Listen to the podcast

Reference

Gin et. al., 2021. How supervisor trust affects early residents’ learning and patient care: A qualitative study  Perspect Med Educ. Jul 23. doi: 10.1007/s40037-021-00674-9. Online ahead of print.

Reviewer

Jason R. Frank (@drjfrank)

Background

If there is a Secret Sauce for effective clinical education, it likely includes the power of a special relationship between a clinician-teacher and a trainee. Thinking back to your own formative educational experiences, you can probably list some outstanding and some cringy examples of those supervisor-learner dyads. Did you feel supported? Did you feel welcomed into the team? Did you feel like no one would notice when you just left and went for noodles?

It seems that one of the magic words is “trust”. Trust operates through the teacher-learner relationship to mediate the learning environment in a variety of ways, including determining the kinds of opportunities given to learners and the nature of the supervision.

There is a huge body of literature looking at the ingredients of that special clinical environment. Some of that literature looks at the context; most of the studies look at the supervisors. What is missing is insights into how trust operates from the trainee perspective.

Purpose

Enter Brian Gin and colleagues, including #meded guru Karen Hauer, all from UCSF in the US. They set out to:

  1. Understand how residents recognize supervisor trust, and
  2. Explore the effects of residents’ perceptions of supervisor trust on their learning and patient care.

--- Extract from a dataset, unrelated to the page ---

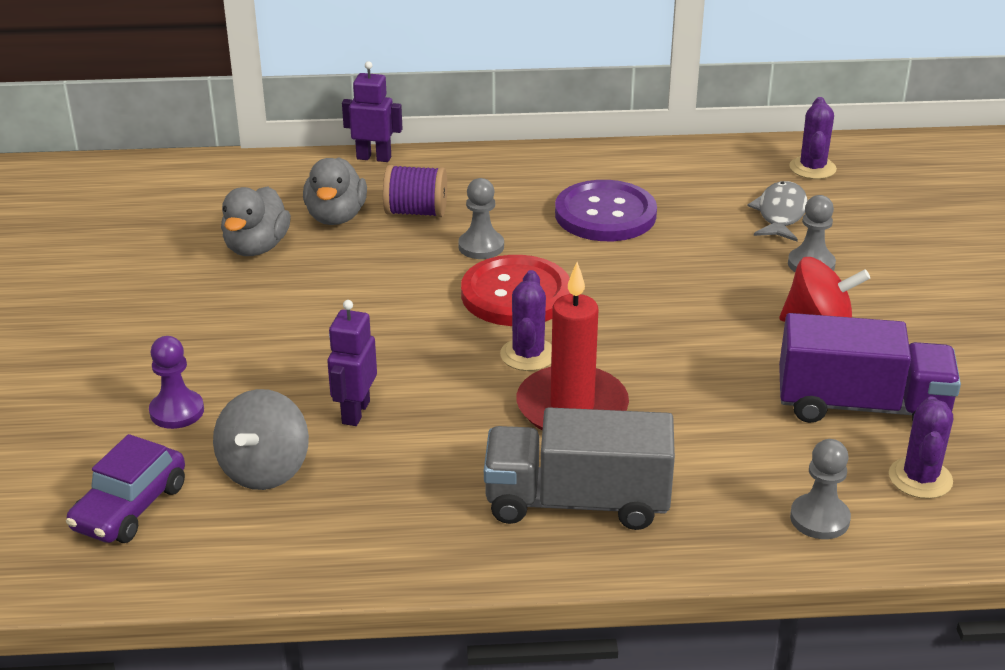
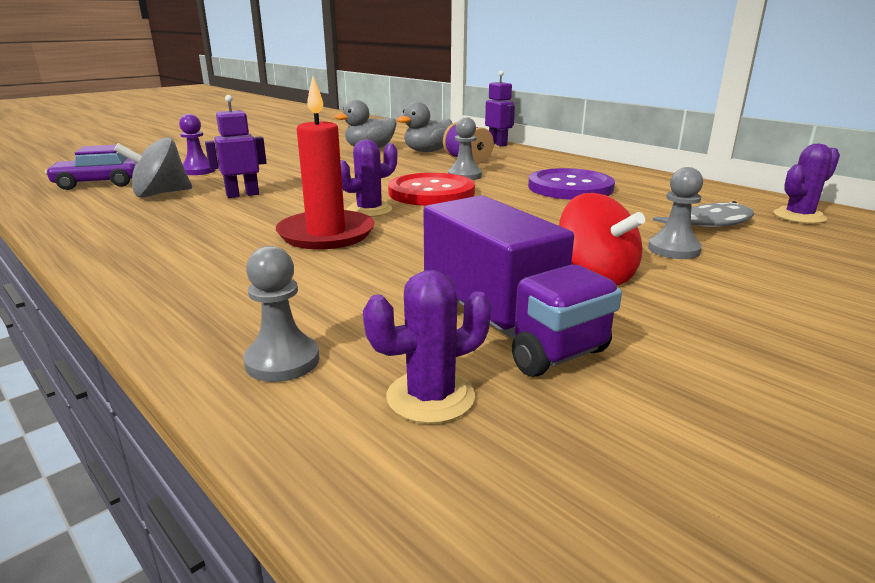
camera: 50 degrees right, 10 degrees down
grey truck [484,408,675,530] -> none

The paper appears in the July 23, 2021 issue of Perspectives in MedEd. This work builds on a scholarly arc related to the topic of trust in the clinical education environment by Hauer’s group.

Key Points on the Methods

This is a qualitative study of junior Pediatrics residents at UCSF. The lead author was a Sr resident at the time of the study. 90 trainees in PGY1-2 were invited to participate. An interview guide was developed using critical incidents as an approach to enhance recall, and Hauer’s 5-factors of supervisor entrustment as a sensitizing framework. The interview guide was refined after pilots. The lead author conducted the interviews, which were recorded, transcribed, coded and analysed by the team. They used thematic analysis. There did not appear to be any participant checking.

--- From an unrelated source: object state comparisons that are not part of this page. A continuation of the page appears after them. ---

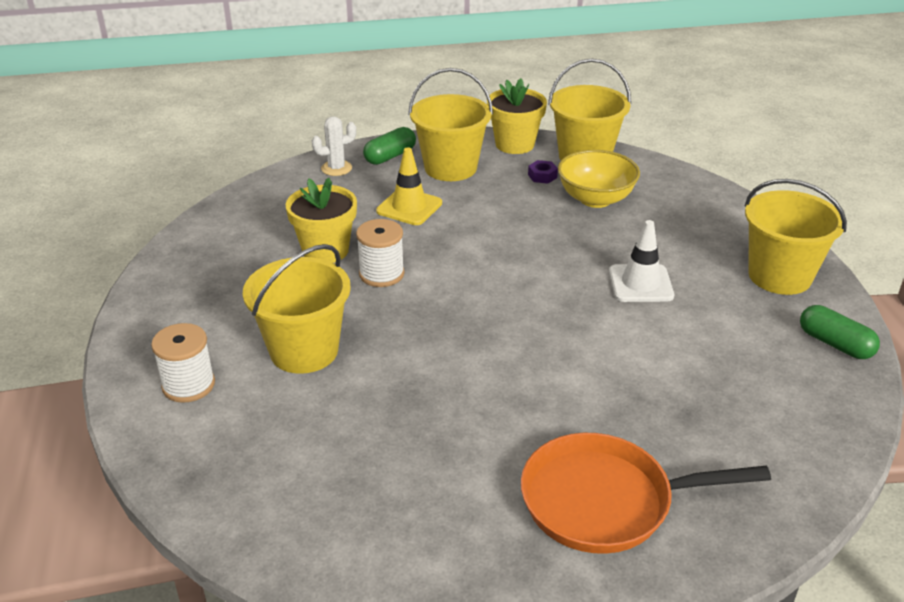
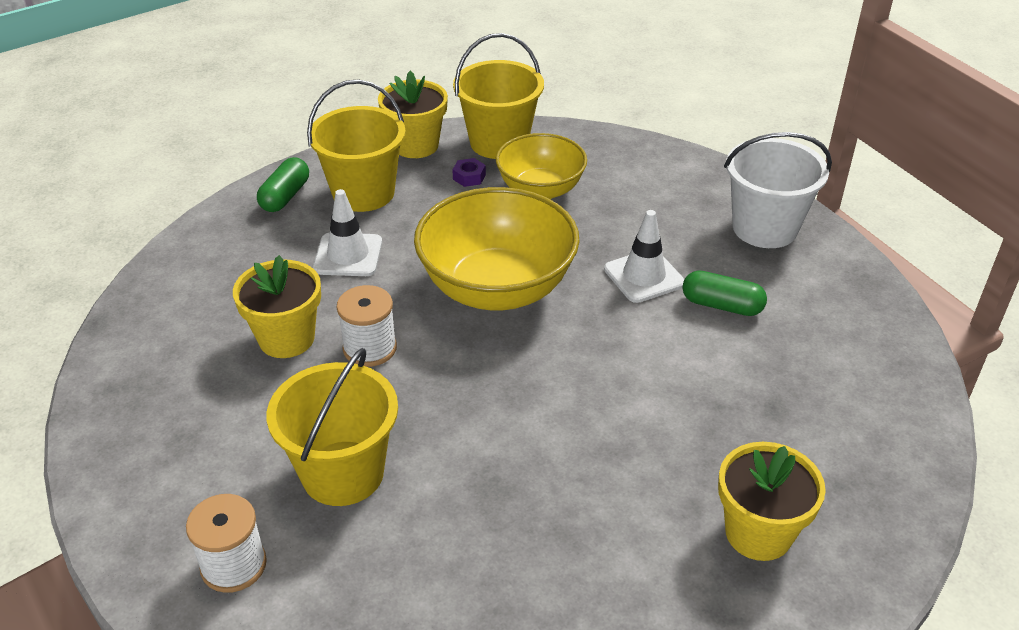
camera: 25 degrees left, 5 degrees up
white cactus [312,116,356,176] -> none
yellow traffic cone [376,148,442,225] -> white traffic cone [313,189,382,276]
orange pan [521,433,771,554] -> yellow flower pot [718,442,826,561]
yellow bucket [745,179,847,295] -> white bucket [724,132,832,248]
green capsule [800,305,880,359] -> green capsule moved to [682,270,767,316]
none -> yellow bowl [414,187,580,310]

There is an elegant reflexivity statement:

While we believe that our discussions were enriched by our representation of diverse stakeholder groups, we also strove to make inferences apart from these perspectives.

Key Outcomes

32 trainees volunteered. No new themes were identified after 21 interviews. Mean time in training was 3.5 months for PGY1s, and 19.6 for PGY2s. Participants were 81% women, reflecting the actual profile of the program.

Reminicent of Lara’s favourite fairy tale about Goldilocks and the 3 Bears, the authors coded themes according to optimal trust, under-trust, and over-trust.

Key Conclusions

The authors conclude that these themes provide insight into how trainees understand supervisor trust in the clinical environment. These findings should be used to guide faculty development and resident training to optimize clinical learning, particularly the autonomy-supervision balance. The language of the 5-factors of entrustment could help learners and teachers build effective trust.

Spare Keys – Other take home points for clinician educators

  1. This is a classic qualitative interview study using thematic analysis
  2. This is also a nice example of a scholarly arc building on a topic and elaborating on a phenomenon (in this case teacher-learner trust).